The insurer’s business model
- Receive premium typically several years in advance of the claim needing to be paid
- Add 12% IPT as a cost to you, pass straight through to HMRC
- Thus can invest premiums for medium/long term
- Effectively, you have lost this investment income, rarely part of Cost of Risk considerations
- In addition the IPT cost is rarely part of your Cost of Risk considerations
- Insurers will have set the premium to make a reasonable ROC, thus unlikely to lose in the long-term
- Thus thinking like an insurer can substantially benefit your balance sheet
Are you over-reserved for historic risks? Could these be released for future risk taking?
- In most cases, data for legacy liabilities is sparse eg historic headcounts for asbestos claims.
- Where there are gaps, it is prudent to carry higher balance sheet reserves
- We have years of experience help clients to “fill the gaps”, safely reducing the balance sheet reserves required, without compromising the security for your claimants
- Some risks are already indirectly hedged on the balance sheet – no need for insurance
- We often see clients asking for coverage for historic asbestos claims/deaths
- Since these claimants will usually be Pensioner members of your pension scheme, increased asbestos claims/deaths (which are usually at relatively young ages for Scheme Pensioners) is usually a benefit to the pension scheme.
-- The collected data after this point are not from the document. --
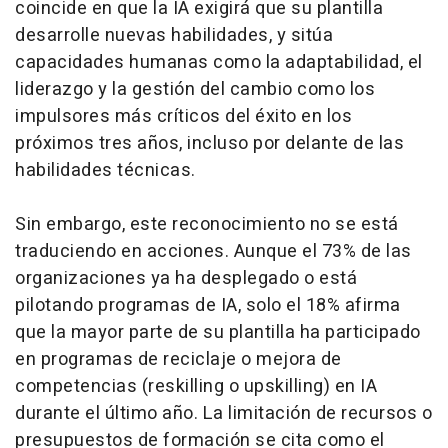
coincide en que la IA exigirá que su plantilla
desarrolle nuevas habilidades, y sitúa
capacidades humanas como la adaptabilidad, el
liderazgo y la gestión del cambio como los
impulsores más críticos del éxito en los
próximos tres años, incluso por delante de las
habilidades técnicas.
Sin embargo, este reconocimiento no se está
traduciendo en acciones. Aunque el 73% de las
organizaciones ya ha desplegado o está
pilotando programas de IA, solo el 18% afirma
que la mayor parte de su plantilla ha participado
en programas de reciclaje o mejora de
competencias (reskilling o upskilling) en IA
durante el último año. La limitación de recursos o
presupuestos de formación se cita como el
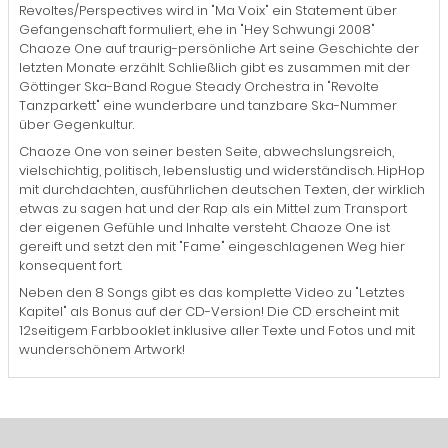
Revoltes/Perspectives wird in "Ma Voix" ein Statement über
Gefangenschaft formuliert, ehe in "Hey Schwungi 2008"
Chaoze One auf traurig-persönliche Art seine Geschichte der
letzten Monate erzählt. Schließlich gibt es zusammen mit der
Göttinger Ska-Band Rogue Steady Orchestra in "Revolte
Tanzparkett" eine wunderbare und tanzbare Ska-Nummer
über Gegenkultur.
Chaoze One von seiner besten Seite, abwechslungsreich,
vielschichtig, politisch, lebenslustig und widerständisch. HipHop
mit durchdachten, ausführlichen deutschen Texten, der wirklich
etwas zu sagen hat und der Rap als ein Mittel zum Transport
der eigenen Gefühle und Inhalte versteht. Chaoze One ist
gereift und setzt den mit "Fame" eingeschlagenen Weg hier
konsequent fort.
Neben den 8 Songs gibt es das komplette Video zu "Letztes
Kapitel" als Bonus auf der CD-Version! Die CD erscheint mit
12seitigem Farbbooklet inklusive aller Texte und Fotos und mit
wunderschönem Artwork!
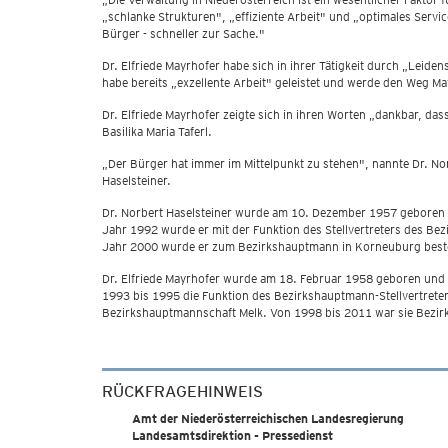
„schlanke Strukturen", „effiziente Arbeit" und „optimales Servic
Bürger - schneller zur Sache."
Dr. Elfriede Mayrhofer habe sich in ihrer Tätigkeit durch „Lei
habe bereits „exzellente Arbeit" geleistet und werde den Weg M
Dr. Elfriede Mayrhofer zeigte sich in ihren Worten „dankbar, da
Basilika Maria Taferl.
„Der Bürger hat immer im Mittelpunkt zu stehen", nannte Dr. Nor
Haselsteiner.
Dr. Norbert Haselsteiner wurde am 10. Dezember 1957 geboren un
Jahr 1992 wurde er mit der Funktion des Stellvertreters des B
Jahr 2000 wurde er zum Bezirkshauptmann in Korneuburg beste
Dr. Elfriede Mayrhofer wurde am 18. Februar 1958 geboren und t
1993 bis 1995 die Funktion des Bezirkshauptmann-Stellvertrete
Bezirkshauptmannschaft Melk. Von 1998 bis 2011 war sie Bezir
RÜCKFRAGEHINWEIS
Amt der Niederösterreichischen Landesregierung
Landesamtsdirektion - Pressedienst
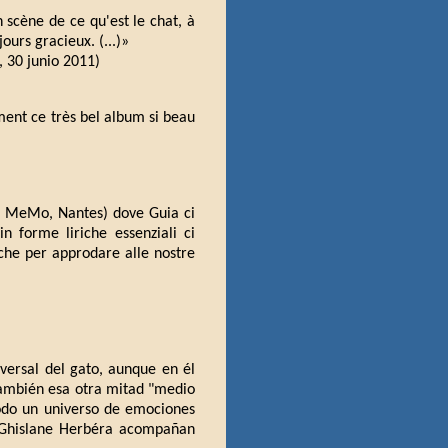
 scène de ce qu'est le chat, à
ours gracieux. (...)»
, 30 junio 2011)
blement ce très bel album si beau
ns MeMo, Nantes) dove Guia ci
n forme liriche essenziali ci
iche per approdare alle nostre
versal del gato, aunque en él
también esa otra mitad "medio
todo un universo de emociones
e Ghislane Herbéra acompañan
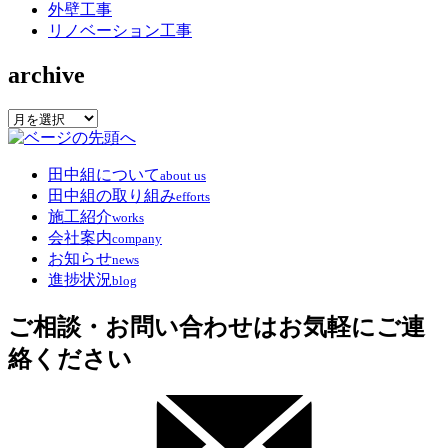
外壁工事
リノベーション工事
archive
archive
田中組について
about us
田中組の取り組み
efforts
施工紹介
works
会社案内
company
お知らせ
news
進捗状況
blog
ご相談・お問い合わせはお気軽にご連
絡ください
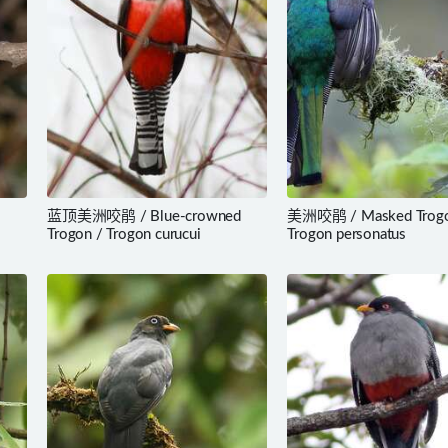
蓝顶美洲咬鹃 / Blue-crowned
美洲咬鹃 / Masked Trogo
Trogon / Trogon curucui
Trogon personatus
- Thus insurance is not required.
- Furthermore, this also impacts on the cost/benefits of buying-out the pension scheme, since there is a natural on-balance sheet hedge (early asbestos deaths from the insurance fund) to absorb increasing longevity risks, the typical reason for considering pension fund buy-outs
Over-Estimating Insurer Credit Quality
- Insurance recoveries are balance sheet assets, the same as any other assets.
- Since Solvency II, there is now substantial publicly available evidence on insurer credit quality
- Credit ratings/bond ratings/issuer ratings are simply inadequate for insurance purposes
- How do you manage insurer security risk, if the insurer will not allow commutation/cancellation?
Balance sheet materiality
- A “large claim” may be a small impact to your (large) P&L/balance sheet, or even exceptional, not affecting investor metrics
- For asset losses, there may be no balance sheet write off at all, if the asset was undervalued/not booked in the first place
- Insurance recoveries (especially for litigated claims) can be uncertain – and thus not booked until crystallised
Corporate Governance: Are your claimants’ safe? Can you afford high policy excesses?
- Reducing premiums is easy by increasing excesses; protecting claimants is harder
- Other advisors just increase excesses, we give claimants’ security as well.
- Your claimants are usually more at risk of YOUR failure than insurers’ failure!